- Work item:
Using the passage on Alfred Marshall, explain in one to three sentences why Marshall, as a formal theorist, saw a danger facing the competitive framework.

- Passage to read:
-.-.-

Alfred Marshall in the Classical School of thought
This was during the neoclassical period, and Marshall was a neoclassical economist. In neoclassical production theory, application of better technologies was characterized by increasing returns to scale and according to Marshall this leads to an awkward problem. A competitive market was based on the premises that an individual seller would be denied market power as there are sufficiently numerous firms that produce the same product; this, however, faces the above challenge. Despite this, Marshall tried to develop an analysis that would ensure the essentials of perfect competition equilibrium model are preserved.
On one hand, Marshall was a formal theorist and on the other an observer of events. Being the theorist that he was, he saw a danger facing the competitive framework as there were more and more large firms with relatively huge market power. However, in his capacity as observer, he opined that certain factors had a tendency of moderating the economic and social impacts of these types of concentrations. He asserted that in cases when descriptive realism and analytical tidiness seemed to disagree then ordinary observation should supersede. He outlined two types of markets; the special market, where individual firms were free to operate in isolation to a large extent without interference from immediate competitors and the general market.

-.-.-

Collected data
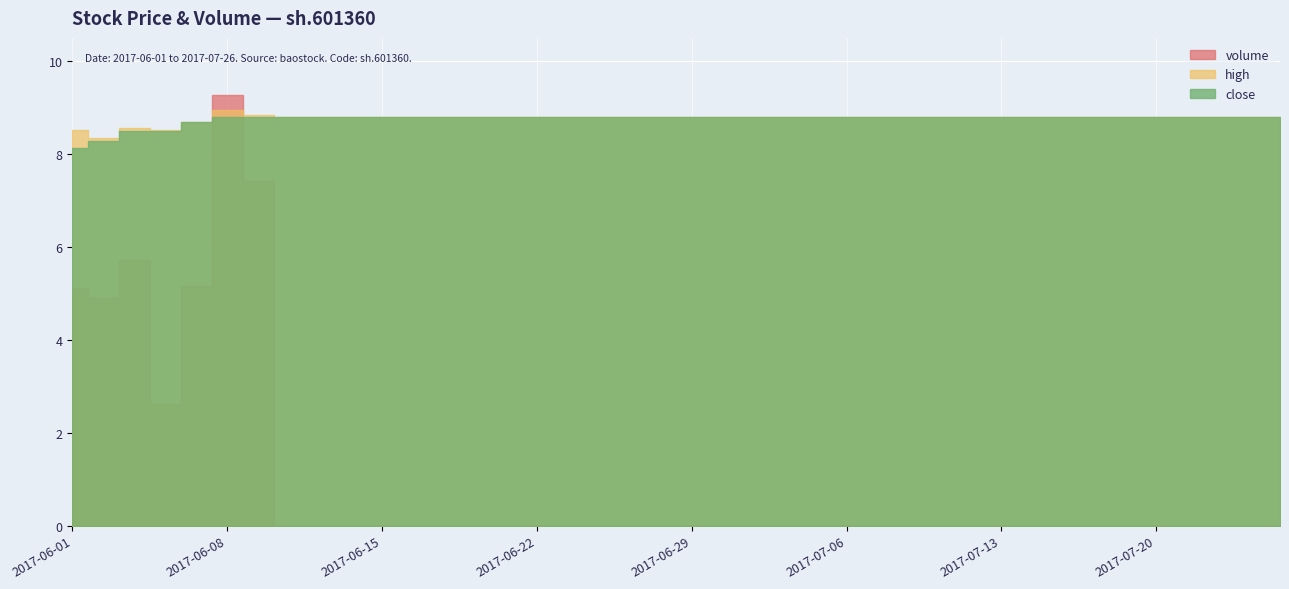

The volume series shows 5.4 at 2017-07-03. True or false?

False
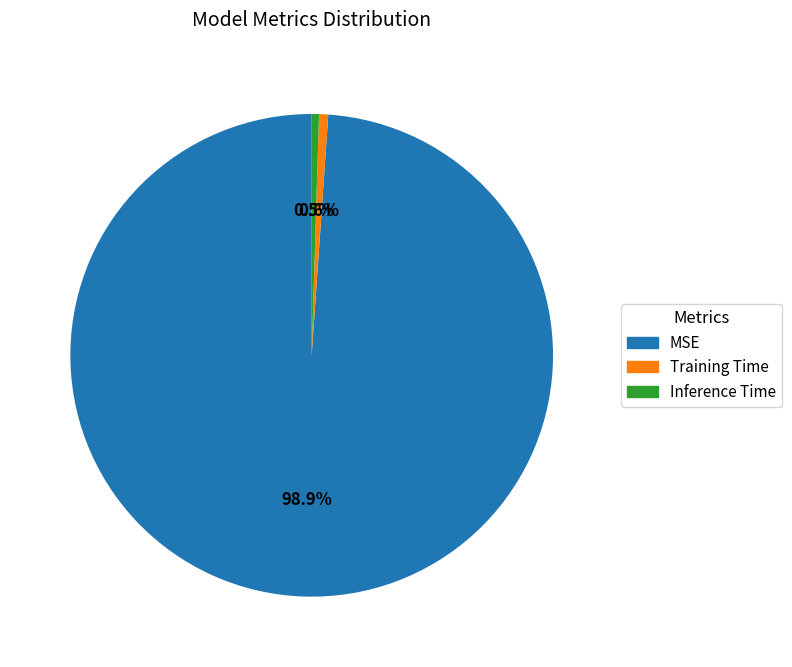

Is the sum of Training Time and Inference Time greater than half?

No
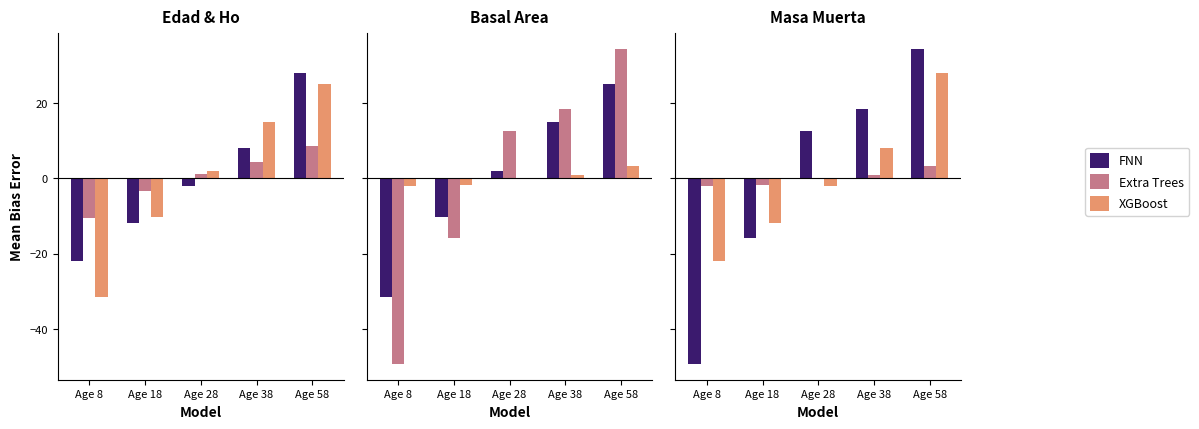

Are the bars horizontal?

No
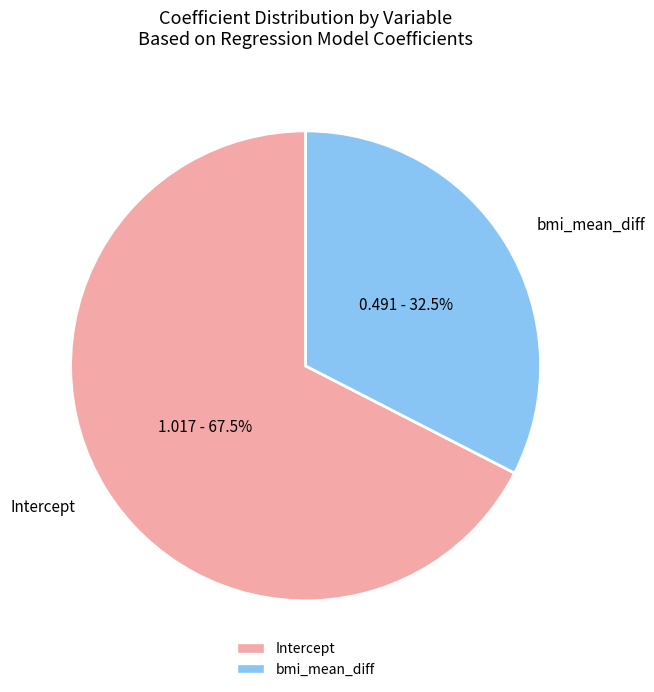

Which category has the smallest portion of the pie?

bmi_mean_diff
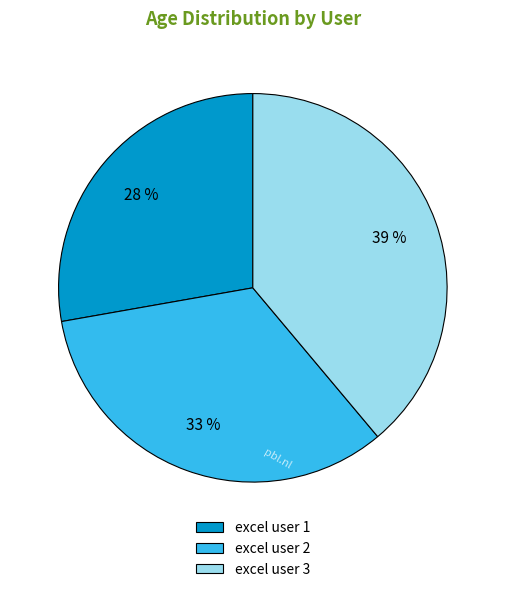

Which category has the biggest portion of the pie?

excel user 3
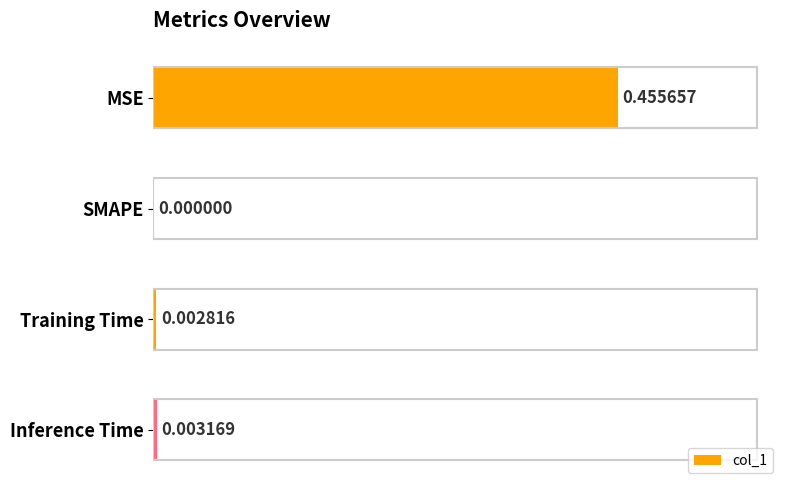

Which label corresponds to the largest value in the chart?

MSE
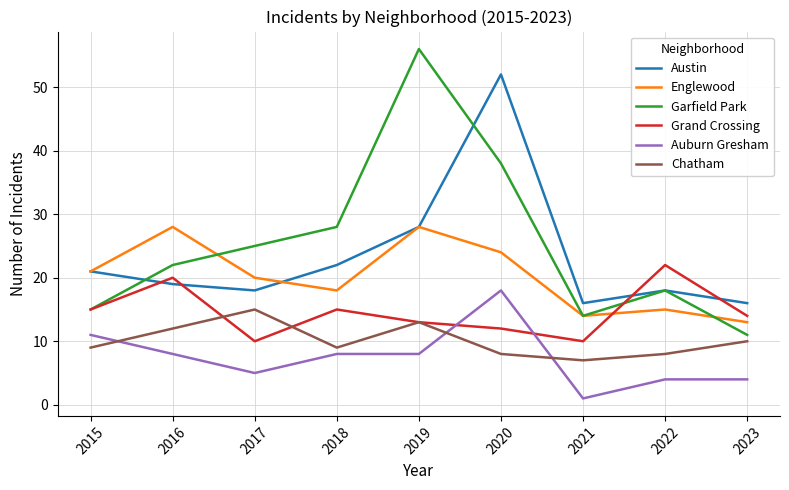

Which series has the largest total across all categories?

Garfield Park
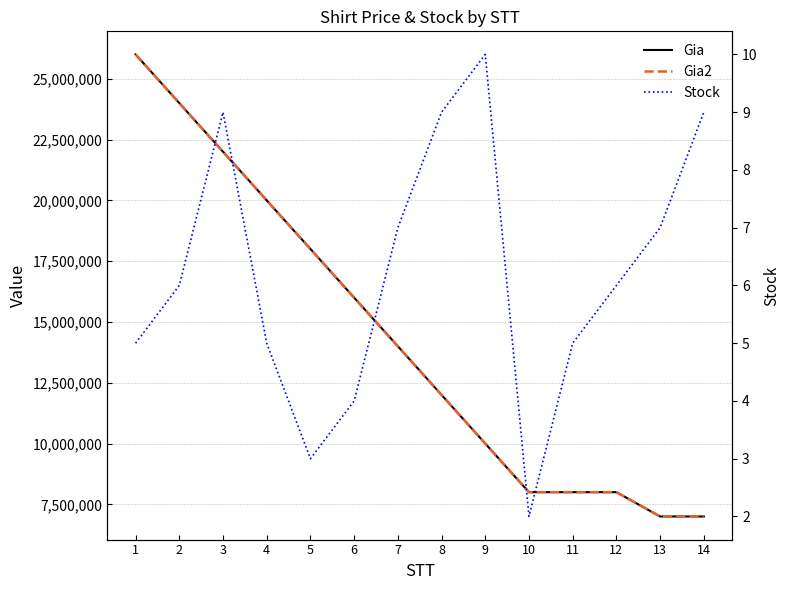

True or false: Stock has a value of 7 at 1.

False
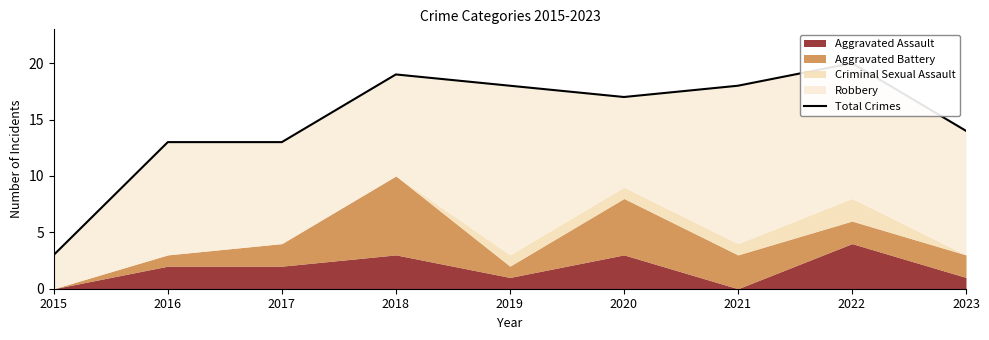

How many lines are shown in the chart?

1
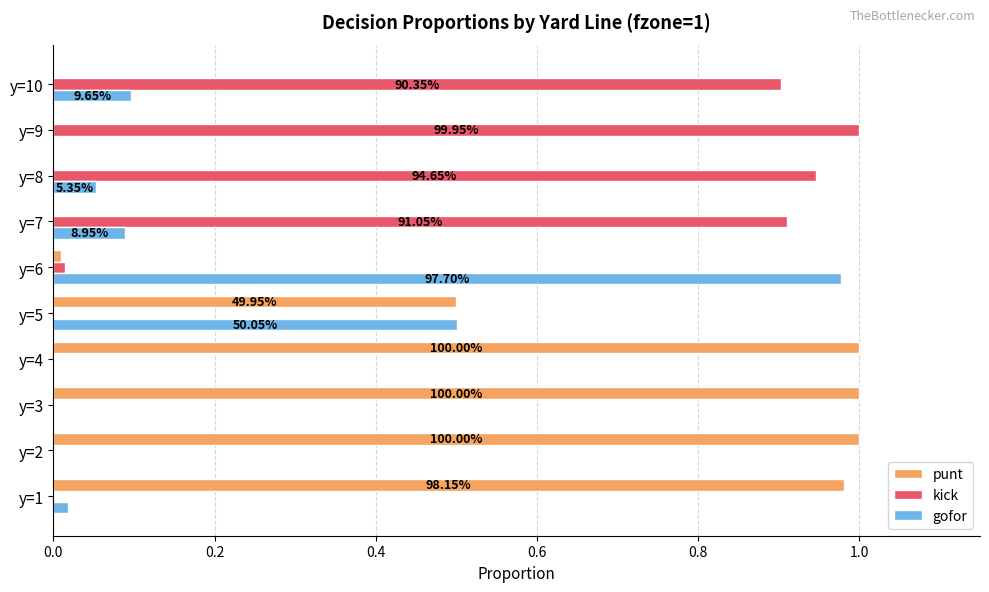

What is the sum of all punt values?

4.5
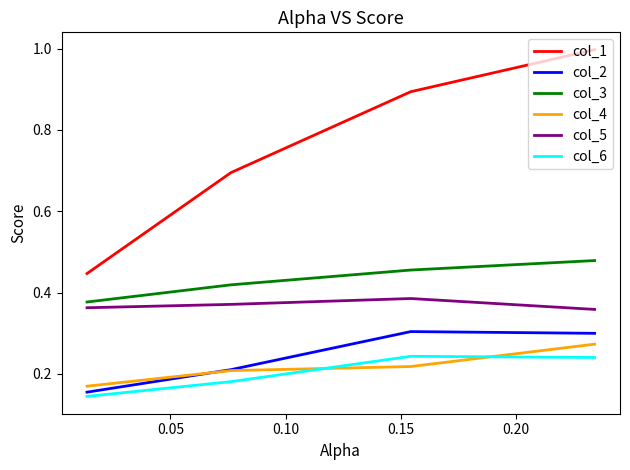

Which series ends up on top after the final intersection of col_6 and col_4?

col_4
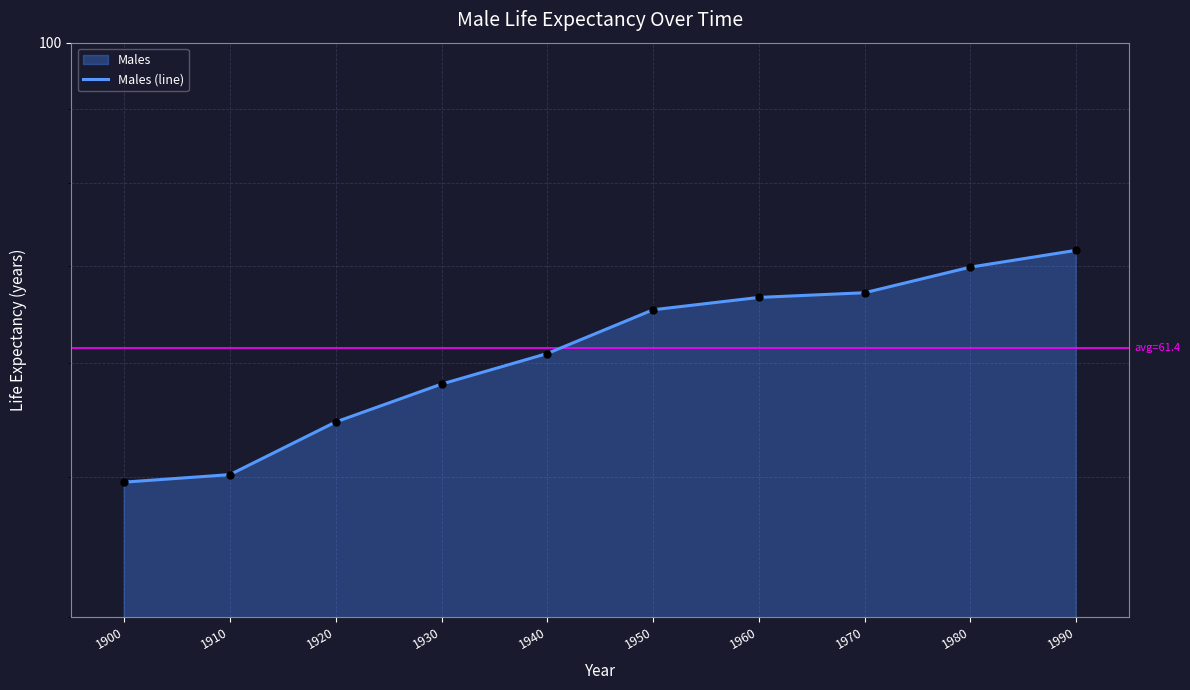

What is the ratio of the value at 1950 to the value at 1960?

1.0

-.-.-

- Result of this task:
Marshall saw the competitive framework endangered because more and more large firms were emerging with relatively huge market power. This conflicted with the premise of a competitive market, in which an individual seller is denied market power because enough firms produce the same product.